INTRODUCTION
The rapid advancements in AI, especially in large language models like ChatGPT (OpenAI, San Francisco, California, USA), hold potential for various applications in healthcare.1–6 This study aims to assess the accuracy of ChatGPT in responding to post-operative patient enquiries after surgery for benign prostatic hyperplasia.
METHODS
Common post-operative questions were collected from discharge instruction booklets, online forums, and social media platforms. Surgeries of interest included transurethral resection of the prostate (TURP), simple prostatectomy, laser enucleation of the prostate, Aquablation, Rezum, greenlight photovaporisation of the prostate, Urolift, and iTIND. ChatGPT 3.5 outputs were graded by two independent senior urology residents using pre-defined evaluation criteria. A third senior reviewer resolved grading discrepancies. Response errors were categorised into different types. Categorical variables were analysed using the Chi-square test. Inter-rater agreement was measured using Cohen’s Kappa coefficient.
RESULTS
A total of 496 questions were evaluated by two reviewers, of which 280 were excluded. Of the 216 graded responses, 78.2% were comprehensive and correct, 9.3% were incomplete or partially correct, 10.2% were misleading or contained a mix of accurate and inaccurate information, and 2.3% were completely inaccurate (Figure 1). The highest percentage of correct answers was observed with newer procedures (Aquablation, Rezum, iTIND) as compared to older procedures (TURP, simple prostatectomy).
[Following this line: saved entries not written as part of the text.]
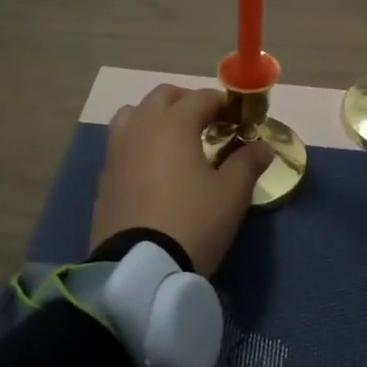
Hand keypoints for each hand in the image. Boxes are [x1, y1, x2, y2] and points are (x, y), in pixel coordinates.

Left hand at [89, 84, 272, 276]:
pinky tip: (154, 169)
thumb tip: (262, 146)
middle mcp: (141, 128)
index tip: (239, 120)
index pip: (202, 97)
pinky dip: (140, 143)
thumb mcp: (232, 193)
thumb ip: (248, 162)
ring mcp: (117, 152)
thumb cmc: (193, 222)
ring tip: (175, 141)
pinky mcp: (104, 178)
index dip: (224, 104)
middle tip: (209, 124)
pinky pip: (122, 145)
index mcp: (174, 124)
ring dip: (156, 117)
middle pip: (163, 96)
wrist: (139, 269)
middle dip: (188, 102)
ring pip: (134, 115)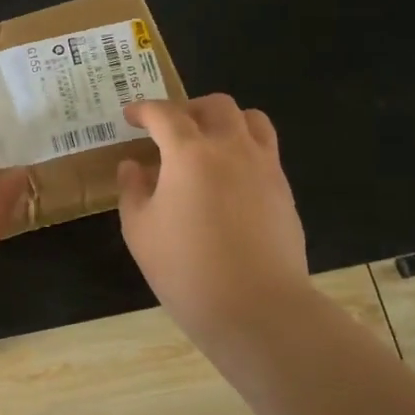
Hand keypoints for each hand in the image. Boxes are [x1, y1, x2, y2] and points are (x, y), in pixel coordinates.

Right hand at [116, 95, 311, 344]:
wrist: (257, 308)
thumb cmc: (186, 268)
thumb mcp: (140, 230)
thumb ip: (133, 190)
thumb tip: (134, 166)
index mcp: (189, 153)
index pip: (164, 114)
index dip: (144, 110)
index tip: (131, 116)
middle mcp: (231, 148)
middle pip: (216, 106)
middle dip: (188, 109)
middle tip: (169, 129)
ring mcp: (264, 167)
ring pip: (251, 120)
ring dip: (225, 121)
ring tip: (207, 143)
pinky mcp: (283, 191)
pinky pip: (266, 151)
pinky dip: (244, 149)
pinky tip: (228, 179)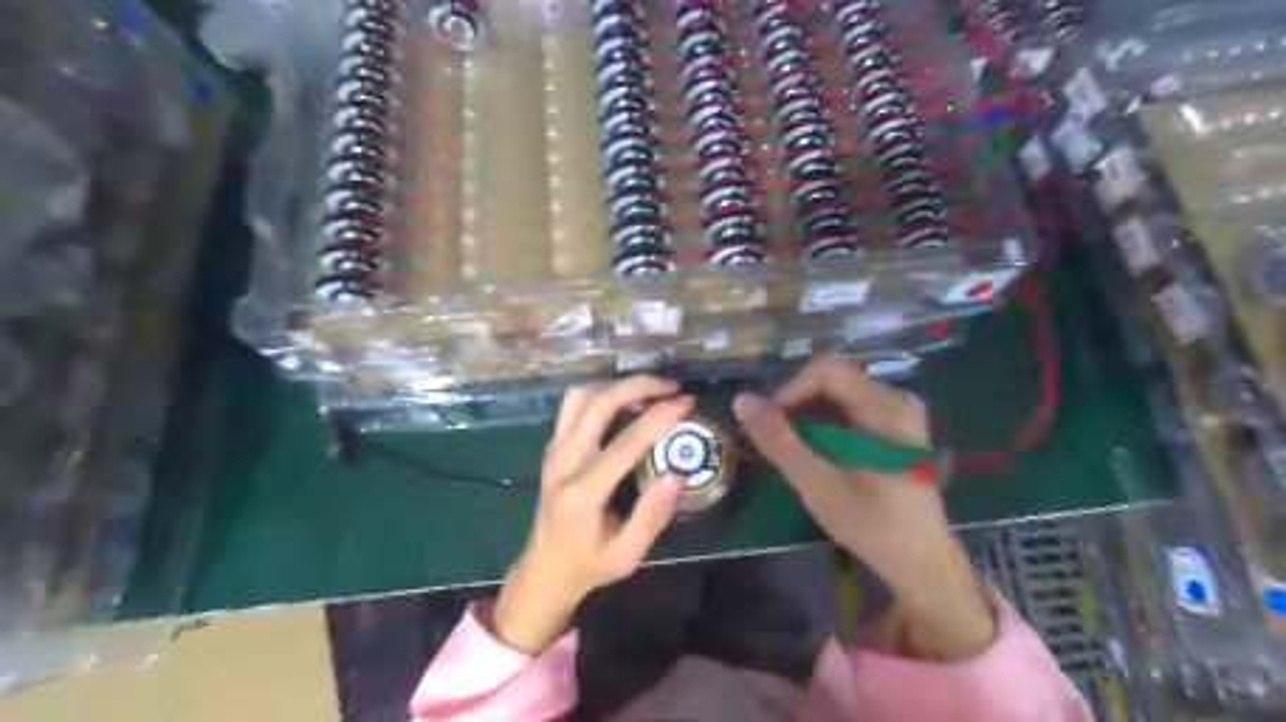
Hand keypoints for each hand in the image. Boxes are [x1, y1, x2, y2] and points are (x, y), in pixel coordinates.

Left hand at [494, 379, 694, 653]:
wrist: (544, 569)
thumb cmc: (590, 564)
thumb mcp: (627, 555)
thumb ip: (652, 516)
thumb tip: (677, 473)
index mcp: (583, 493)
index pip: (626, 442)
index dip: (660, 417)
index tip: (687, 403)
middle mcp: (563, 462)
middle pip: (598, 403)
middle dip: (638, 385)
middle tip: (672, 387)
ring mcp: (554, 450)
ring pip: (581, 396)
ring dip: (617, 385)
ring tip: (650, 392)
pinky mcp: (553, 446)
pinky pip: (573, 405)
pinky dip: (601, 393)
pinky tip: (625, 402)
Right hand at [733, 355, 993, 659]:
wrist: (922, 563)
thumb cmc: (873, 526)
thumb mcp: (819, 486)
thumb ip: (780, 442)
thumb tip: (742, 400)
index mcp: (886, 408)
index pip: (825, 371)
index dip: (788, 390)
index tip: (766, 423)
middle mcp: (897, 400)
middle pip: (831, 379)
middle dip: (795, 403)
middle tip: (775, 438)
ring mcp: (899, 412)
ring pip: (837, 393)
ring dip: (807, 414)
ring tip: (791, 447)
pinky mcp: (895, 428)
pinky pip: (849, 407)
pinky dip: (823, 423)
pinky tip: (815, 451)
Lack of context or incorrect information (36.6%) were the most common errors encountered.

Figure 1: Percentage of answers in the four different grading categories divided by procedure type.
AQUA: aquablation; G-PVP: greenlight photovaporisation of the prostate; LEP: laser enucleation of the prostate; Simple P: simple prostatectomy; TURP: transurethral resection of the prostate.
CONCLUSION
ChatGPT demonstrates promise in providing accurate post-operative guidance for patients undergoing benign prostatic hyperplasia surgeries. However, incomplete or misleading responses raise concerns about its current clinical applicability, emphasising the need for further research to enhance its accuracy and ensure patient safety.